Stocks took a drubbing Friday — yet fell less than 1% for the week — after spiking to new recovery highs, (SPY 287.44) on bad economic news out of Germany. The result: A collapse in bond yields, which saw the 10-year Treasury yield trading below the 3-month yield. This inverted yield curve has preceded recession on seven out of seven occasions since 1969. With the New Economy sector closing higher on the week — and registering 7 month highs vs the Old Economy – no immediate collapse of stock prices is in sight, just yet. A relatively minor decline from these levels should find Fib support SPY 276.90 – 274.80, followed by a bounce into early April, which should put in the final high, provided the New Economy starts to show weakness, which is way over-due. Technically, with the strongest volume in 9 weeks, a Bearish Weekly Squat formed and will project lower levels.

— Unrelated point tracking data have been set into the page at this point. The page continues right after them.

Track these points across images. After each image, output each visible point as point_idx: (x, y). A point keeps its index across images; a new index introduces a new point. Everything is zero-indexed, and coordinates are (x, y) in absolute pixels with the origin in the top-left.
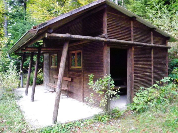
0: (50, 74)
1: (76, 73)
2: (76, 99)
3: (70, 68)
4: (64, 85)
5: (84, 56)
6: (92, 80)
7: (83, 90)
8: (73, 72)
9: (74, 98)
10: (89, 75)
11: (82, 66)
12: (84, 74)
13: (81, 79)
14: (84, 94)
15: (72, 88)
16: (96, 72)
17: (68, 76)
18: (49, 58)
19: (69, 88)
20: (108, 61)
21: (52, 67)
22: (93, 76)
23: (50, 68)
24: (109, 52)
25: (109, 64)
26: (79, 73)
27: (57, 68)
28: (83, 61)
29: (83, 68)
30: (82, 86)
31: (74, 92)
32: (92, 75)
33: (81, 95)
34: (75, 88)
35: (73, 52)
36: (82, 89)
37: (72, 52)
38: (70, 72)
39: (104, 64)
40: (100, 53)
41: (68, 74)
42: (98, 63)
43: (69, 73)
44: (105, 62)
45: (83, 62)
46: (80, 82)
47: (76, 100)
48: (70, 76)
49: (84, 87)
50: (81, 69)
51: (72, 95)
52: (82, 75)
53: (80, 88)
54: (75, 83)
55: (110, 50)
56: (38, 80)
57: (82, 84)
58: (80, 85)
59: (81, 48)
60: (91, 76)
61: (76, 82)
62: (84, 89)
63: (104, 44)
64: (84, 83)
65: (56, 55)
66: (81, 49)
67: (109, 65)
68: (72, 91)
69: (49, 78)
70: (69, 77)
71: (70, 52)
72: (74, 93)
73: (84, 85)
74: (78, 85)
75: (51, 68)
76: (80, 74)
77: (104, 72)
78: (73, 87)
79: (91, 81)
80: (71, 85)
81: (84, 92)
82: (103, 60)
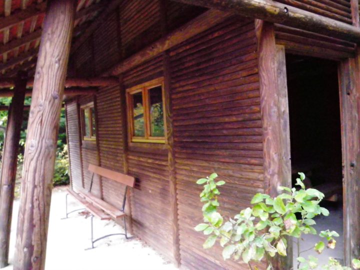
0: (82, 161)
1: (150, 161)
2: (154, 249)
3: (131, 144)
4: (117, 195)
5: (174, 96)
6: (215, 203)
7: (177, 225)
8: (139, 157)
9: (146, 244)
10: (200, 182)
11: (166, 137)
12: (177, 166)
13: (168, 182)
14: (180, 237)
15: (139, 209)
16: (227, 160)
17: (125, 170)
18: (77, 116)
19: (130, 208)
20: (283, 110)
21: (86, 140)
22: (218, 187)
23: (81, 144)
24: (285, 69)
25: (285, 122)
26: (160, 160)
27: (95, 143)
28: (171, 115)
29: (171, 142)
30: (170, 209)
31: (147, 224)
32: (216, 180)
33: (171, 239)
34: (147, 211)
35: (135, 90)
36: (171, 217)
37: (134, 88)
38: (131, 157)
39: (265, 125)
40: (244, 74)
41: (125, 163)
42: (234, 119)
43: (127, 160)
44: (270, 115)
45: (171, 120)
46: (164, 193)
47: (154, 252)
48: (130, 169)
49: (179, 212)
50: (164, 147)
51: (140, 232)
52: (170, 169)
53: (165, 214)
54: (148, 195)
55: (285, 61)
56: (61, 173)
57: (172, 200)
58: (163, 202)
59: (162, 69)
60: (210, 183)
61: (150, 191)
62: (178, 220)
63: (258, 33)
64: (178, 197)
65: (91, 104)
66: (160, 74)
67: (285, 130)
68: (140, 219)
69: (79, 171)
70: (129, 173)
71: (128, 90)
72: (146, 227)
73: (177, 204)
74: (158, 204)
75: (83, 142)
76: (164, 163)
77: (267, 160)
78: (142, 208)
79: (212, 208)
80: (137, 200)
81: (180, 231)
82: (258, 104)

Gold continues to chop around, ranging from a spot low 1298 early in the week, followed by a rally to 1320 resistance, where cartel paper selling drove spot lower, to 1302.50, before bouncing to settle 1313 on Friday. Spot gold strong support 1281 – 1271. The PM’s remain on track for a break-out around mid May, with a spot gold strong close over 1360. GLD Fib support 119.62, GLD Fib resistance 123.99. SLV Fib support 13.90. SLV Fib resistance 14.83. The shares (XAU) tacked in 1.7%, after trading down 1%, and continue to lead the metal. To signify the bullish break-out for the shares is underway, look for an XAU Monthly close over 78.45.
After threatening to break under our 89 line trendlines mid-week, the Dollar held UUP 25.57 and bounced to close unchanged (25.80). A strong close under UUP 25.57 will start a bear phase.